The reason this person was fired was not because of the argument they outlined, but because they communicated this position via a long, widespread memo without appreciating the ramifications of doing so. The "hostile workplace environment" part isn't the argument per se, it's the fact that they're asserting this very publicly in a decontextualized way.
The employee could have written a 20 page memo about coffee being poisonous, and how it shouldn't be allowed at Google functions, with all sorts of scientific support they marshaled, and if they sent it out in the same way I guarantee that they would get checks on their "socially incompetent and unpleasant to work with" list, even if they wasn't outright fired for doing so.
Now, instead of coffee, you're talking about gender and sex, where there are people in the workplace who have reason to feel threatened. This doesn't mean those women are correct, or that the memo-writer's position is incorrect, but that writer distributing that memo in that way shows a lack of appreciation for social behavior.

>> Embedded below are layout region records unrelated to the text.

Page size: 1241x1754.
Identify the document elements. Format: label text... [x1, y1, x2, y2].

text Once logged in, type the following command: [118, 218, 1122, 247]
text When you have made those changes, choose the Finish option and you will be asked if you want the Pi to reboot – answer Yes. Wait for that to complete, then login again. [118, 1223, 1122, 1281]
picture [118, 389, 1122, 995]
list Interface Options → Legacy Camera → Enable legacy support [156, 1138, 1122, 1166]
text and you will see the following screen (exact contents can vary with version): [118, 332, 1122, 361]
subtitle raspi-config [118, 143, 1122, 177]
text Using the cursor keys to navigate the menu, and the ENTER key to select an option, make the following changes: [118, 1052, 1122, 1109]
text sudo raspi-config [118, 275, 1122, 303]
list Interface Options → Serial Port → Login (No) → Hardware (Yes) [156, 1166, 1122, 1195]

Add to this that Google is a private company, and that employee is asking to be fired.
It's really simple: they could have kept the same opinions, and brought them up at specific times, with a limited subset of people, when it was practically relevant--such as when discussing a specific hire, or when the topic is being discussed with a limited number of need-to-know people.
Frankly, this is a time when I think how you talk about minorities in the workplace does matter. It's not thinking there shouldn't be quotas that's the problem, it's how you bring that up.